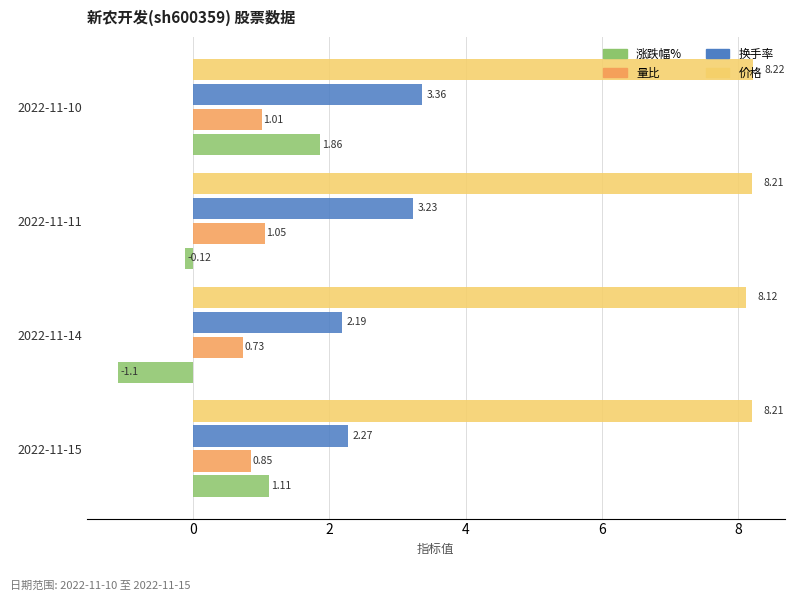

Which series has the largest range (max minus min)?

涨跌幅%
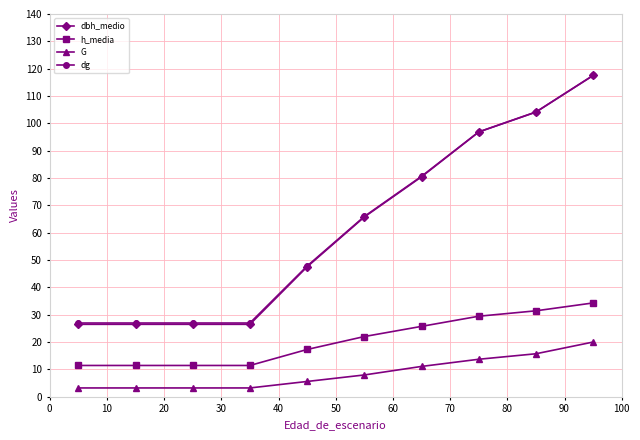

What is the sum of all h_media values?

206.2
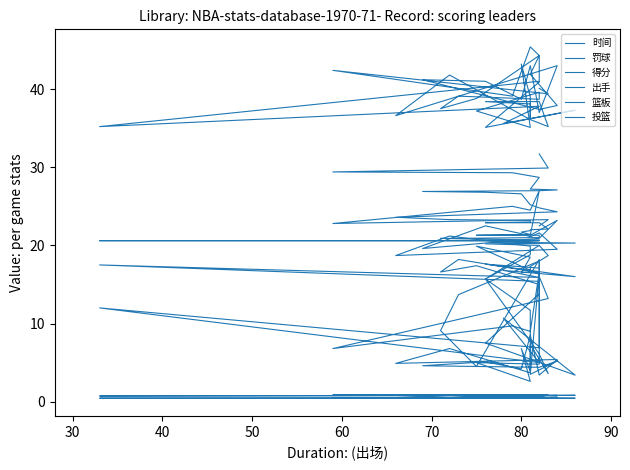

What is the maximum value shown in the chart?

45.4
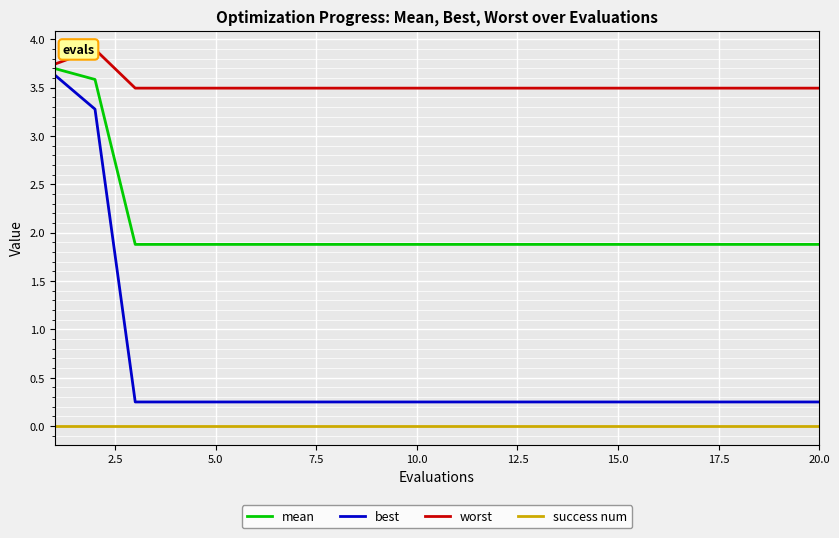

Which series has the largest total across all categories?

worst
★ ★ ★ ★ ★
**Exercise prompt**: Please quote every line above word for word, leaving out the pictures.

**Answer to the exercise**:
Which series has the largest range (max minus min)?

涨跌幅%

What is the sum of all h_media values?

206.2

What is the maximum value shown in the chart?

45.4

Which series has the largest total across all categories?

worst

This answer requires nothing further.